Differentiable Cyclic Causal Discovery Under Unmeasured Confounders

TL;DR

This paper introduces DCCD-CONF, a differentiable framework for learning nonlinear cyclic causal graphs with unmeasured confounders, improving causal discovery in complex real-world systems using interventional data.

Contribution

The paper presents a novel method for causal discovery that handles nonlinear cyclic graphs with unmeasured confounders, supported by theoretical guarantees and superior empirical performance.

Findings

Outperforms existing methods in synthetic data experiments.

Effectively recovers causal graphs and identifies confounders.

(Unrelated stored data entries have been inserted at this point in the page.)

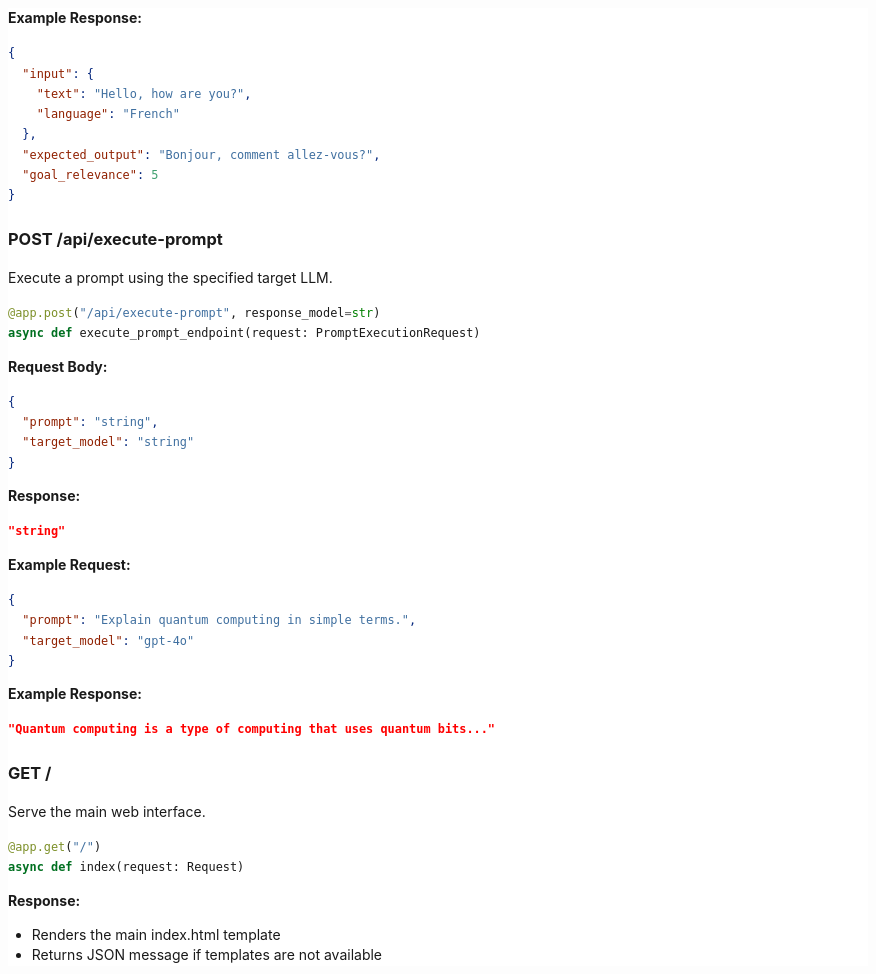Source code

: **Example Response:**
```json
{
  "input": {
    "text": "Hello, how are you?",
    "language": "French"
  },
  "expected_output": "Bonjour, comment allez-vous?",
  "goal_relevance": 5
}
```

### POST /api/execute-prompt

Execute a prompt using the specified target LLM.

```python
@app.post("/api/execute-prompt", response_model=str)
async def execute_prompt_endpoint(request: PromptExecutionRequest)
```

**Request Body:**
```json
{
  "prompt": "string",
  "target_model": "string"
}
```

**Response:**
```json
"string"
```

**Example Request:**
```json
{
  "prompt": "Explain quantum computing in simple terms.",
  "target_model": "gpt-4o"
}
```

**Example Response:**
```json
"Quantum computing is a type of computing that uses quantum bits..."
```

### GET /

Serve the main web interface.

```python
@app.get("/")
async def index(request: Request)
```

**Response:**
- Renders the main index.html template
- Returns JSON message if templates are not available
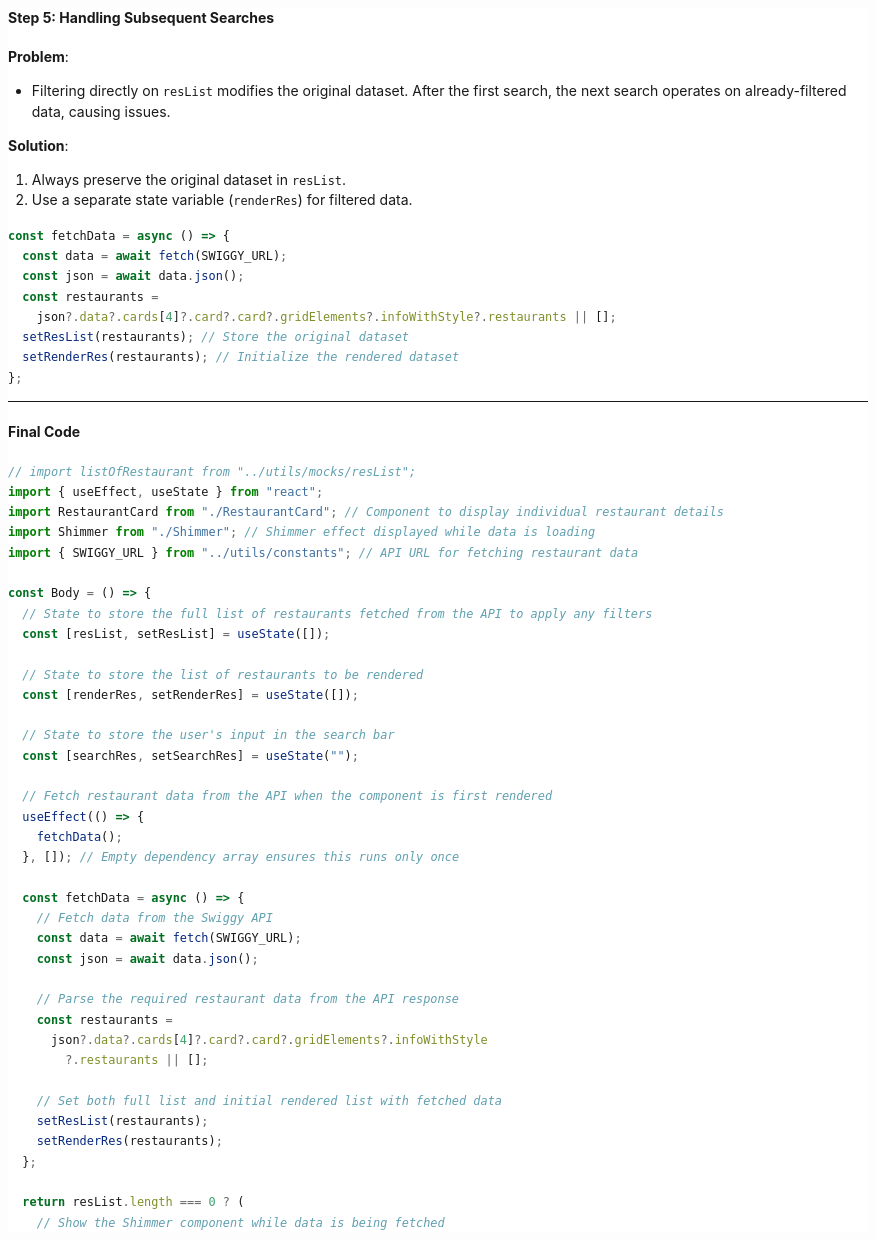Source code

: 
#### **Step 5: Handling Subsequent Searches**

**Problem**:
- Filtering directly on `resList` modifies the original dataset. After the first search, the next search operates on already-filtered data, causing issues.

**Solution**:
1. Always preserve the original dataset in `resList`.
2. Use a separate state variable (`renderRes`) for filtered data.

```javascript
const fetchData = async () => {
  const data = await fetch(SWIGGY_URL);
  const json = await data.json();
  const restaurants =
    json?.data?.cards[4]?.card?.card?.gridElements?.infoWithStyle?.restaurants || [];
  setResList(restaurants); // Store the original dataset
  setRenderRes(restaurants); // Initialize the rendered dataset
};
```

---

#### **Final Code**

```javascript
// import listOfRestaurant from "../utils/mocks/resList";
import { useEffect, useState } from "react";
import RestaurantCard from "./RestaurantCard"; // Component to display individual restaurant details
import Shimmer from "./Shimmer"; // Shimmer effect displayed while data is loading
import { SWIGGY_URL } from "../utils/constants"; // API URL for fetching restaurant data

const Body = () => {
  // State to store the full list of restaurants fetched from the API to apply any filters
  const [resList, setResList] = useState([]);

  // State to store the list of restaurants to be rendered
  const [renderRes, setRenderRes] = useState([]);

  // State to store the user's input in the search bar
  const [searchRes, setSearchRes] = useState("");

  // Fetch restaurant data from the API when the component is first rendered
  useEffect(() => {
    fetchData();
  }, []); // Empty dependency array ensures this runs only once

  const fetchData = async () => {
    // Fetch data from the Swiggy API
    const data = await fetch(SWIGGY_URL);
    const json = await data.json();

    // Parse the required restaurant data from the API response
    const restaurants =
      json?.data?.cards[4]?.card?.card?.gridElements?.infoWithStyle
        ?.restaurants || [];

    // Set both full list and initial rendered list with fetched data
    setResList(restaurants);
    setRenderRes(restaurants);
  };

  return resList.length === 0 ? (
    // Show the Shimmer component while data is being fetched
```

Provides theoretical consistency guarantees.

Abstract

Understanding causal relationships between variables is fundamental across scientific disciplines. Most causal discovery algorithms rely on two key assumptions: (i) all variables are observed, and (ii) the underlying causal graph is acyclic. While these assumptions simplify theoretical analysis, they are often violated in real-world systems, such as biological networks. Existing methods that account for confounders either assume linearity or struggle with scalability. To address these limitations, we propose DCCD-CONF, a novel framework for differentiable learning of nonlinear cyclic causal graphs in the presence of unmeasured confounders using interventional data. Our approach alternates between optimizing the graph structure and estimating the confounder distribution by maximizing the log-likelihood of the data. Through experiments on synthetic data and real-world gene perturbation datasets, we show that DCCD-CONF outperforms state-of-the-art methods in both causal graph recovery and confounder identification. Additionally, we also provide consistency guarantees for our framework, reinforcing its theoretical soundness.